Jan 18, 2022
Treasury 10-year at 2% looks a 'done deal' on March U.S. Fed bets
Two Fed Hikes More Likely Than Four, Barings' Smart Says
This month’s Treasuries selloff looks poised to drive benchmark yields above two per cent for the first time since 2019 as intensifying bets on U.S. Federal Reserve rate hikes send investors rushing for the exit.
The 10-year yield has climbed 37 basis points so far in January to 1.88 per cent on Wednesday -- set for its fastest monthly rise since November 2016. The move picked up its pace this week on growing speculation the Fed will respond to rampant inflation by making its first half-percentage point increase since 2000 in March.
“It’s a done deal that 10-year Treasuries hit two per cent but the selloff is likely to slow for a bit then,” said Damien McColough, head of fixed-income research at Westpac Banking Corp. in Sydney. “Yields will definitely go higher still once the Fed delivers its first hike.”

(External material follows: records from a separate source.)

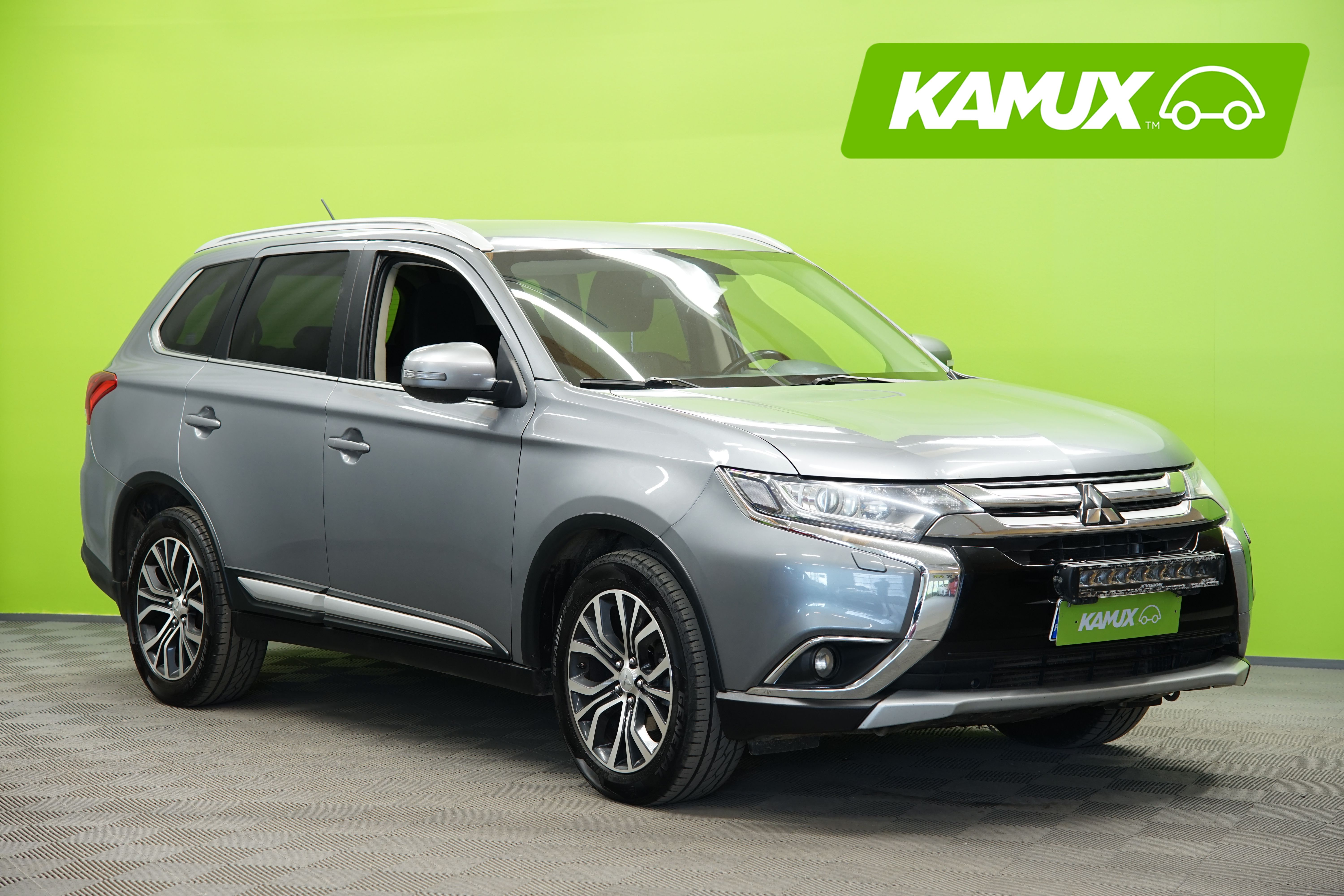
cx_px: 672
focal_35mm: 73
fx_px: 2725
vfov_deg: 18.7
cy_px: 448
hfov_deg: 27.7
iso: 500
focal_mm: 73
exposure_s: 1/15
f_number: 5
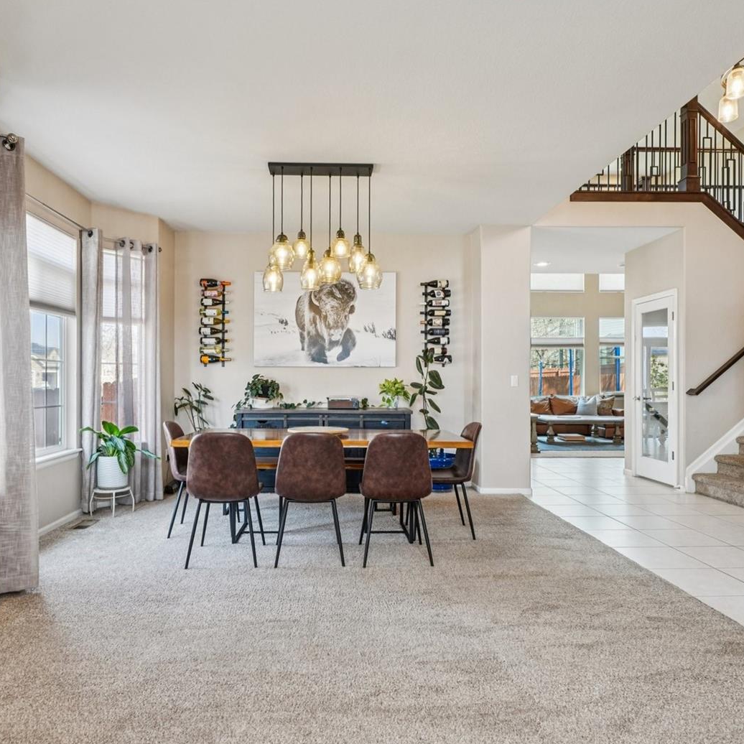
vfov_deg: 70.5
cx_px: 353
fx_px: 527
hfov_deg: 70.4
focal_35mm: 22
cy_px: 376
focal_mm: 11
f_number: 8
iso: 500
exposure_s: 1/30
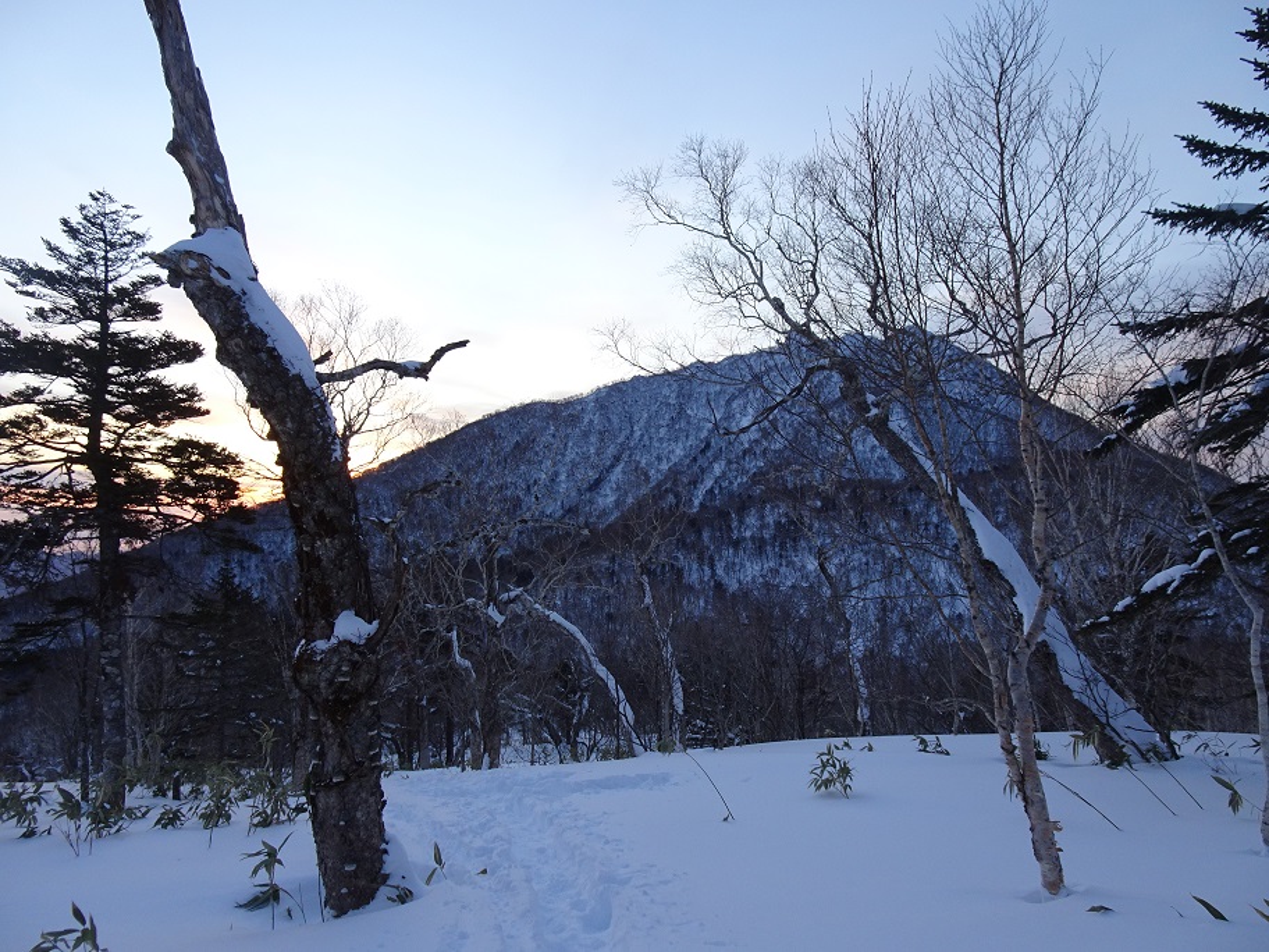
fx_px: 880
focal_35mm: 24
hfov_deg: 71.6
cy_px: 476
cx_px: 634
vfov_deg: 56.8
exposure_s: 1/100
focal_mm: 4.1
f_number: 3.5
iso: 80
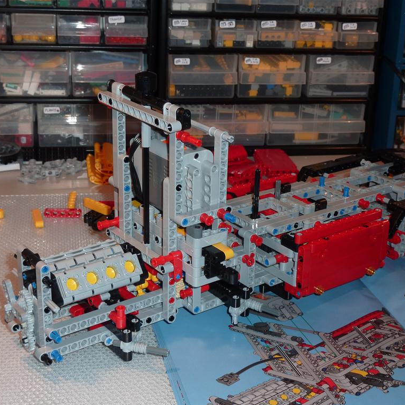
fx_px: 754
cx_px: 232
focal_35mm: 57
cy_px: 204
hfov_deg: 30.0
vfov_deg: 30.0
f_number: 3.8
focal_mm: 7.9
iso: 100
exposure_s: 1/30
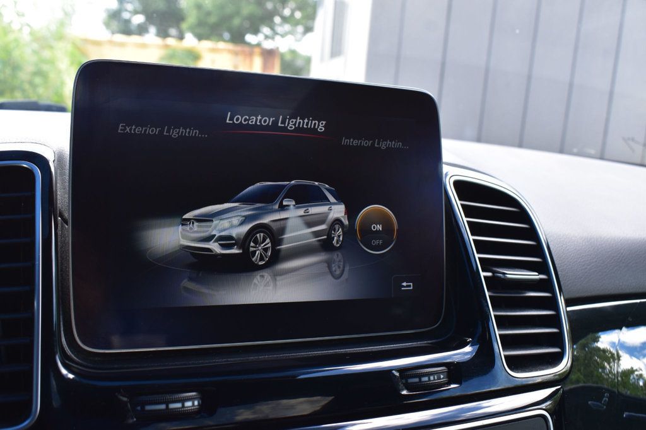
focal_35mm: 38
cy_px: 215
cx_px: 323
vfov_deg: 35.5
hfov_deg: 51.3
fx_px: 673
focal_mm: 25
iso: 400
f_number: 8
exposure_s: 1/50
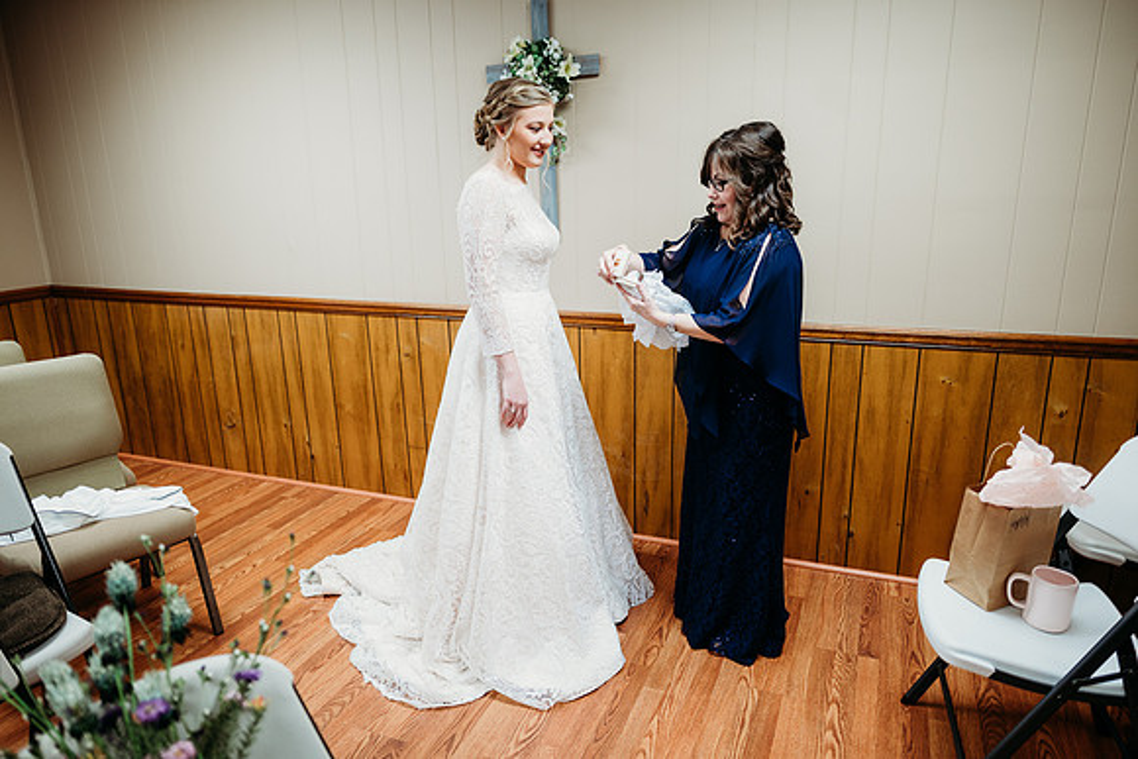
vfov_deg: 53.2
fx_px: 759
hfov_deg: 73.7
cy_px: 380
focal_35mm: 24
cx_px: 569
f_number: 1.8
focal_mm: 24
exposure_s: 1/125
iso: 400
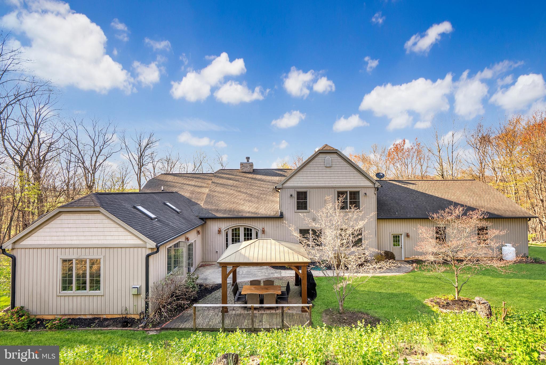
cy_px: 182
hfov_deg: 96.7
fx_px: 243
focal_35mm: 16
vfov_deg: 73.8
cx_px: 273
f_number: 8
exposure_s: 1/320
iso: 320
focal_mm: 16
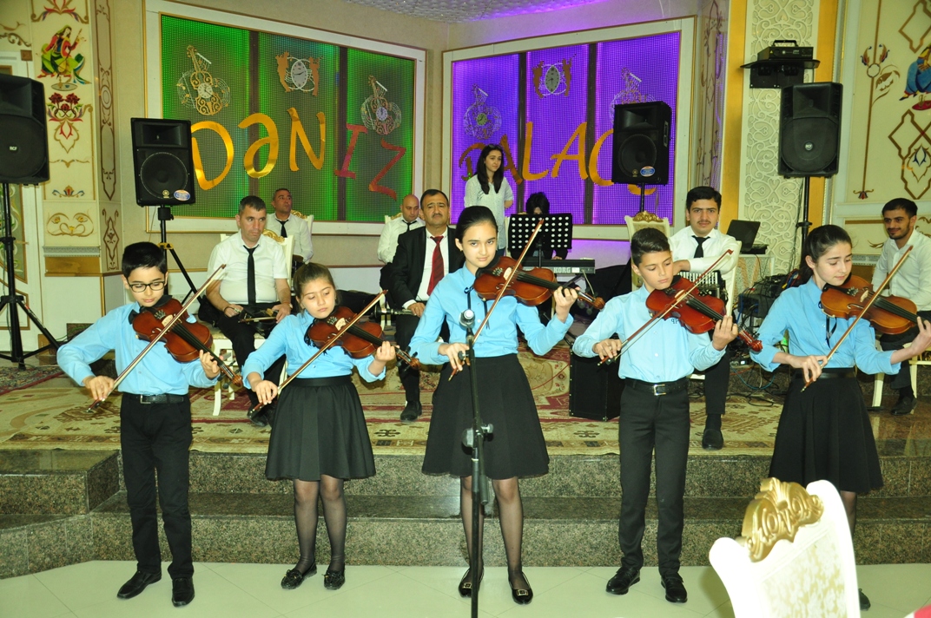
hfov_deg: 59.6
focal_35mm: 32
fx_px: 814
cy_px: 309
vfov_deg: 41.6
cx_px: 466
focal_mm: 21
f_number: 3.8
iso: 800
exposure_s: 1/50
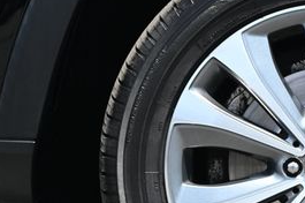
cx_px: 328
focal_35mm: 141
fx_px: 1195
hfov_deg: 14.2
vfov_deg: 9.7
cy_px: 157
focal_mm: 39
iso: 220
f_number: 5.6
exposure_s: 1/250
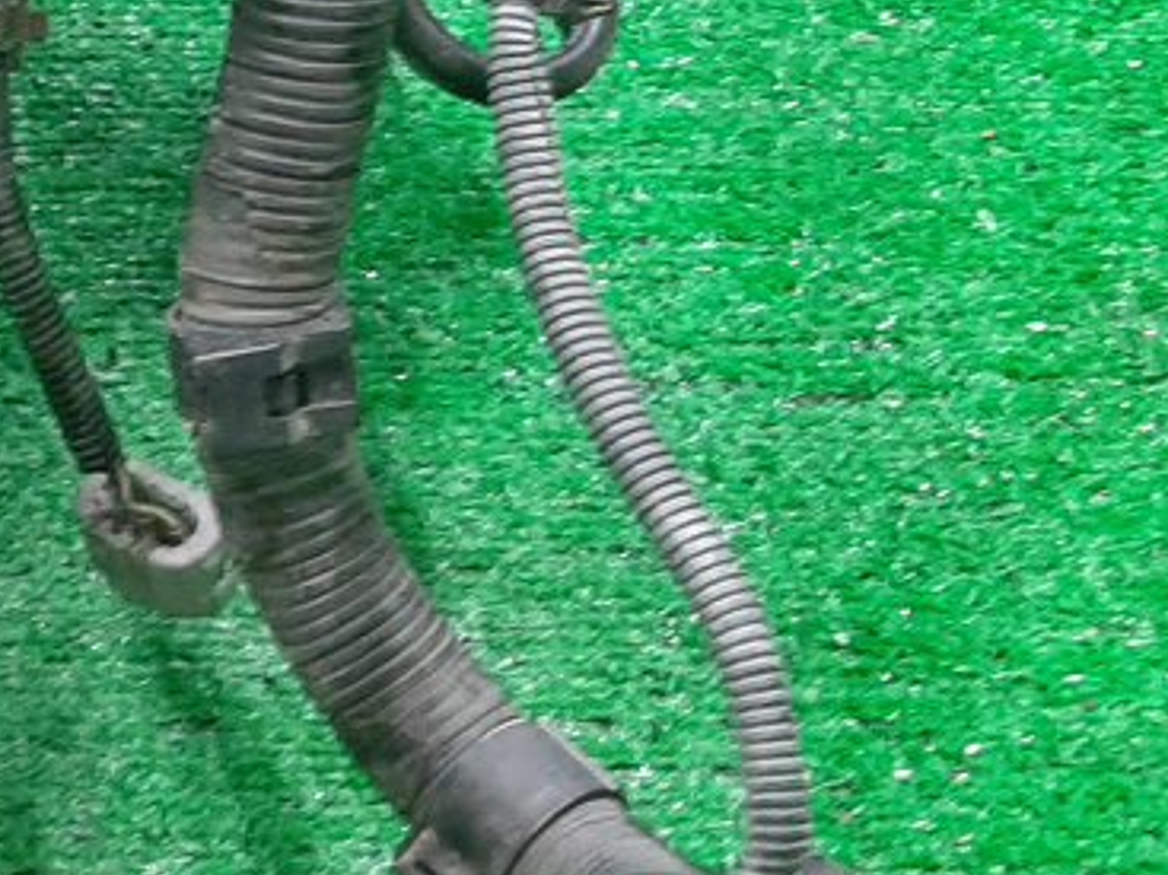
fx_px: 3441
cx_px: -481
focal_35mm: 102
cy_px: 64
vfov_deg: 14.3
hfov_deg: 17.7
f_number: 1.7
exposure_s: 1/33
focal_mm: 3.93
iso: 187
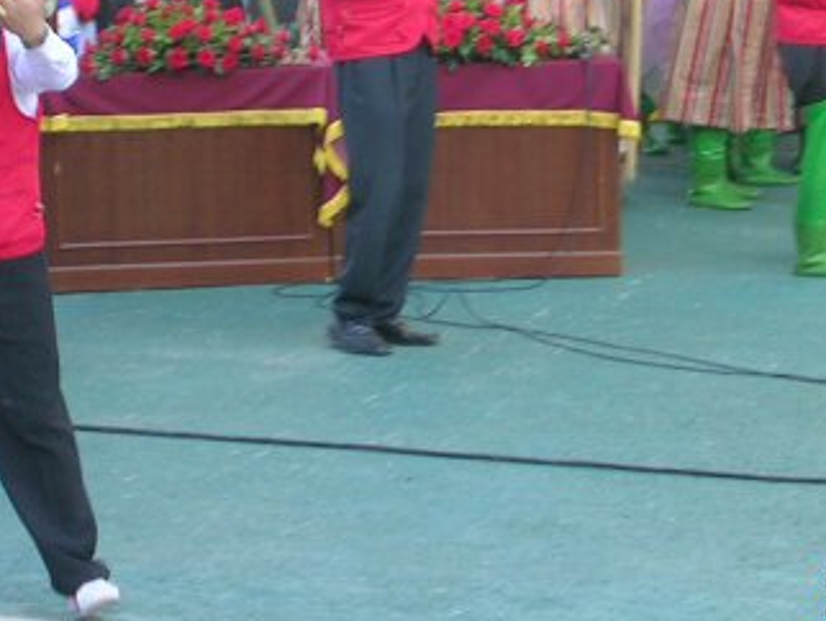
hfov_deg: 8.7
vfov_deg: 6.5
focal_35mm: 228
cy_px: 63
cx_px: 382
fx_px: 5445
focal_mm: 16.2
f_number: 4.9
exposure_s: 1/36
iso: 50
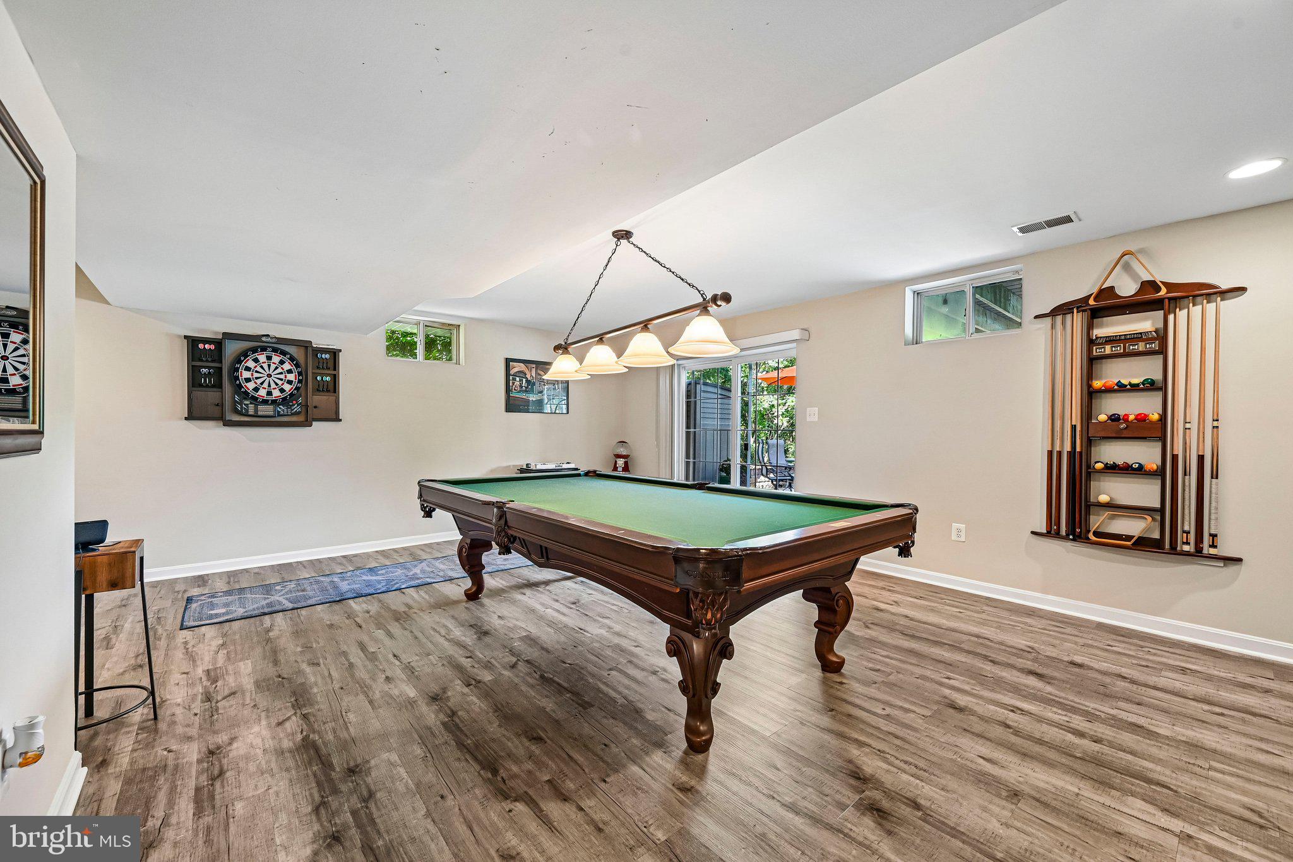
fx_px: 503
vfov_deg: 81.2
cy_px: 431
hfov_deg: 104.3
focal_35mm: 14
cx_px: 646
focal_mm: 14
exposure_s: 1/8
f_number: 8
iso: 400
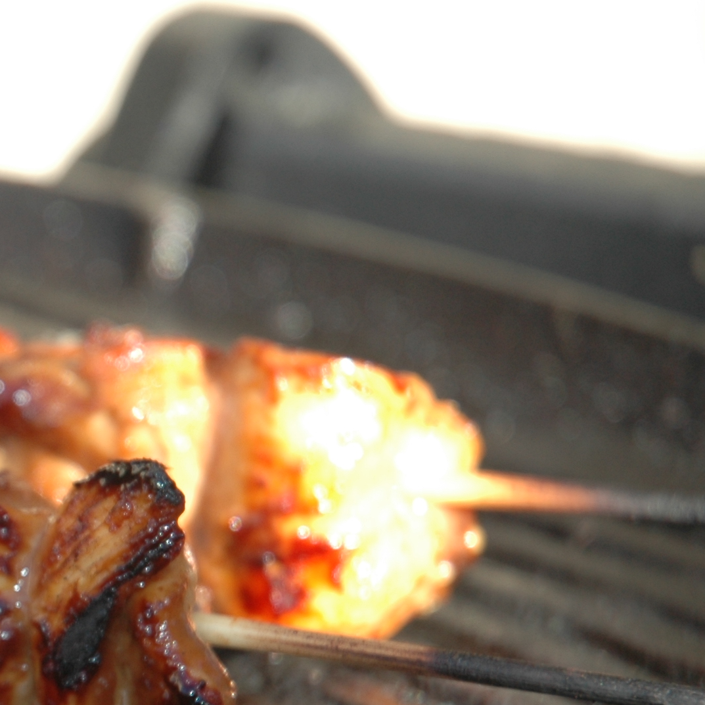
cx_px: -276
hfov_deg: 6.9
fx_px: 5760
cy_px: 601
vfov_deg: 7.0
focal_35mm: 250
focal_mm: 70
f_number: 4.5
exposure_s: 1/180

The jump in Treasury yields is spreading to other markets as investors mull the impact of the Fed tightening faster and further than expected to rein in inflation. Global bonds have come under pressure, the dollar has strengthened and equities have sold off led by high-priced technology shares.
Benchmark U.S. yields are expected to end the year at 2.13 per cent, according to economists surveyed by Bloomberg. Futures markets are pricing in four 25-basis-point hikes in 2022.
“It’s just a guess but I expect the 10 year yield will rise to around 2.5 per cent in the next few months and maybe 2.75 per cent by year end, depending on how quickly the Fed hikes rates,” said Shane Oliver, head of investment strategy at AMP Capital. “The bond market is starting to realize that secular stagnation is over and inflation will stay higher for longer so yields will head higher.”